After failed attempts to allow regulated use, no domestic chickens for Oak Island, Boiling Spring Lakes

Sorry, chicken lovers. Both Oak Island and Boiling Spring Lakes have recently opted not to adopt new chicken codes that would have opened up domestic ownership inside municipal limits.

As suburban chickens gain popularity, local governments are figuring out how to regulate them. Oak Island is in the process of attempting to regulate domestic chickens in town limits. (Port City Daily/File photo)
As suburban chickens gain popularity, local governments are figuring out how to regulate them. Oak Island is in the process of attempting to regulate domestic chickens in town limits. (Port City Daily/File photo)

OAK ISLAND — Both Oak Island and Boiling Spring Lakes punted the opportunity to allow regulated domestic chickens inside municipal limits.

On Tuesday, Oak Island Town Council unanimously voted to adopt a livestock ordinance that bans keeping livestock in town limits, including fowl.

Related: Boiling Spring Lakes votes down chicken ordinance, code to remain the same

Council was presented with two options, both of which included a recommendation from the planning department that explicitly bans livestock — language that was overlooked when the town adopted its Unified Development Ordinance.

The second option — the option Council opted not to adopt — included the livestock ban, but outlined specific regulations for keeping domestic hens.

Consideration of small pigs was given, but according to planning board documents, was nixed after realizing “code enforcement staff would be placed in the odd position of determining the weight of a pet potbellied pig.”

Under the second option which would have allowed chickens, domestic chickens would be permitted on single-family lots that are at least 0.15-acres.

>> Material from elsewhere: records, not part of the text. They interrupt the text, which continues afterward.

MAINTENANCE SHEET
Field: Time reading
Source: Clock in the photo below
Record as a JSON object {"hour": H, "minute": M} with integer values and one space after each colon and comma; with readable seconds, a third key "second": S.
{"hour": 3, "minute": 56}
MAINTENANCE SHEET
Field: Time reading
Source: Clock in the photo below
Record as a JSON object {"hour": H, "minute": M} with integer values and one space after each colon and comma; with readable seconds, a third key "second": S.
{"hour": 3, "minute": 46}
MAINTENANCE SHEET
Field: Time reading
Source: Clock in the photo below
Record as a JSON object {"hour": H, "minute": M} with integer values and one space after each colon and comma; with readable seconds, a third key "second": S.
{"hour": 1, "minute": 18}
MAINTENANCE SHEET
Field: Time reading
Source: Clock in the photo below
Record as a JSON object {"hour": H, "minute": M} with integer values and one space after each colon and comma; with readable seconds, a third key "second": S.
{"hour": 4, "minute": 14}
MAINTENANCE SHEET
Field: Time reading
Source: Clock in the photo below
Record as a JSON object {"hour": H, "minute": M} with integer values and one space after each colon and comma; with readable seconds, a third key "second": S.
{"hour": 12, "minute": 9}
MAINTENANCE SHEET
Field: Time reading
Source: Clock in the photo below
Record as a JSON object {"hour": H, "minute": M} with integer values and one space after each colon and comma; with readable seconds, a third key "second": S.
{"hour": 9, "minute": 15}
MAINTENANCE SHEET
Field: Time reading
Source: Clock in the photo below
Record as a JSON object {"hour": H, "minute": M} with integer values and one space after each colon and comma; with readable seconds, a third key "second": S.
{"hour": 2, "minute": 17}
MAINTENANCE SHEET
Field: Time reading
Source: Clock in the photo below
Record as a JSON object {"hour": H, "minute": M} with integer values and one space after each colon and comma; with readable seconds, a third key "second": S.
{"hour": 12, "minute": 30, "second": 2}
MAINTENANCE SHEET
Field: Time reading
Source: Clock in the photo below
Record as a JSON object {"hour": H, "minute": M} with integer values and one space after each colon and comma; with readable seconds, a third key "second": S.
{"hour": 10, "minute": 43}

Permits would have cost $50 for town residents to keep up to 10 female chickens in at least a 10-square-foot enclosure.

Coops would have been required to be constructed at least 15 feet from property lines and 25 feet from neighboring residences. Eggs, meat, or any other chicken-related product would not have been permitted to be sold for commercial use.

Two failed chicken codes

On June 3, after months of discussion, Boiling Spring Lakes voted down similar chicken-related regulations that would have opened up ownership in city limits.

Chickens are currently permitted in Boiling Spring Lakes’ R-6 zoning district, which has a minimum 5-acre lot size. This zoning requirement excludes a majority of the city’s residents.

Commissioners denied the ordinance amendment 4-1, with mayoral candidate and current pro-tem Steven Barger casting the lone vote in favor of the changes.